M Arosio, CL Ronchi, C Gebbia, S Pizzinelli, D Conte, V Cappiello, P Epaminonda, BM Cesana, P Beck-Peccoz and M Peracchi
OBJECTIVE: Ghrelin, a gut-brain peptide involved in the control of energy homeostasis, affects antero-pituitary and gastro-entero-pancreatic (GEP) hormone secretion in healthy subjects. We aimed to verify whether such hormonal responses are retained in acromegaly, a disease characterized by high GH, subnormal ghrelin and abnormal GEP hormone levels. DESIGN AND METHODS: The effect of ghrelin (3.3 microg/kg given after overnight fasting as an i.v. bolus) on GH, prolactin (PRL), adrenocorticotropin (ACTH), cortisol, insulin, glucose, total somatostatin (SS) and pancreatic polypeptide (PP) circulating levels were evaluated in seven non-diabetic patients with newly diagnosed acromegaly and in nine healthy controls.

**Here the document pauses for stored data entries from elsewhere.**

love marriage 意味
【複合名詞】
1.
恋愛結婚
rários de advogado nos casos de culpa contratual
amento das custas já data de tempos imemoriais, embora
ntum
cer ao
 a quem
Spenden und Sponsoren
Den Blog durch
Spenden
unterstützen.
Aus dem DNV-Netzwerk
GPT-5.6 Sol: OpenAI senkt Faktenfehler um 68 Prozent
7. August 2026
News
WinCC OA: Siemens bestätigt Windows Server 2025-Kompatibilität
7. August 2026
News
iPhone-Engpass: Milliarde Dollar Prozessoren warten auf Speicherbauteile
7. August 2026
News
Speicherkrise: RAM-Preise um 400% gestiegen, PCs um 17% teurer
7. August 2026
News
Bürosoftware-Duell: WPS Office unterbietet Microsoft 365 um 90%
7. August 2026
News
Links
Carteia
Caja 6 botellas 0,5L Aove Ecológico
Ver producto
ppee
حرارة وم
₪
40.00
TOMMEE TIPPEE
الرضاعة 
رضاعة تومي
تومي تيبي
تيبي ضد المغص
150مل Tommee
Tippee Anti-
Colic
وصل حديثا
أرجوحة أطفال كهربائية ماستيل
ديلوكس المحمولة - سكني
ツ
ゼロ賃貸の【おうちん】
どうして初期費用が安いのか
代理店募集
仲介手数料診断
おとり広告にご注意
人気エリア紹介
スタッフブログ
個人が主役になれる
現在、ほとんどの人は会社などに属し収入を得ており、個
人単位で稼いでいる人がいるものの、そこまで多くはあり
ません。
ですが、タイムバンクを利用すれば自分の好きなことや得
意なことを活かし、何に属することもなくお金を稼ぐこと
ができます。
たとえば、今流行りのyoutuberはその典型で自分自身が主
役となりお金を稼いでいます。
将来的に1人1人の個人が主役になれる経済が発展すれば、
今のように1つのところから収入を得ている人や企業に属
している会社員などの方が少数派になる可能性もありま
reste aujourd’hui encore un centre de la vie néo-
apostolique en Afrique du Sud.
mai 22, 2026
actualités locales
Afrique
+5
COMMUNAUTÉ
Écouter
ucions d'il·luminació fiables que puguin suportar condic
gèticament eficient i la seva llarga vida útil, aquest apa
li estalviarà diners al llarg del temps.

RESULTS: Ghrelin elicited a prompt, marked increase of serum GH and PRL levels in all normal (from 1.6+/-0.6 to 52.9+/-7.8 and from 9.7+/-0.8 to 24.2+/-4.8 microg/l (means+/-S.E.M.), respectively) and acromegalic subjects (from 11.2+/-4.9 to 91.6+/-21.0 and from 42.9+/-26.1 to 113.8+/-79.0 microg/l, respectively). Both plasma ACTH and serum cortisol levels rose significantly in the controls, whereas the cortisol response was blunted in the acromegalic patients. Glucose levels rose earlier and insulin levels fell later in all subjects, with a significantly greater net insulin decrease in acromegalic than in healthy subjects (-80+/-21 vs -17+/-4 pmol/l, P<0.01). A prompt PP rise and a biphasic SS response occurred in all controls, whereas in the acromegalic group the PP response (from 26.1+/-5.0 to 92.2+/-39.0 pmol/l) and the SS response (from 11.9+/-3.0 to 19.7+/-4.0 ng/l) were quite variable. CONCLUSIONS: Ghrelin affects both pituitary and GEP hormones in acromegalic patients as in normal subjects. These findings suggest that ghrelin actions on the energy balance are mediated by complex interactive endocrine loops that involve also the gut and pancreas.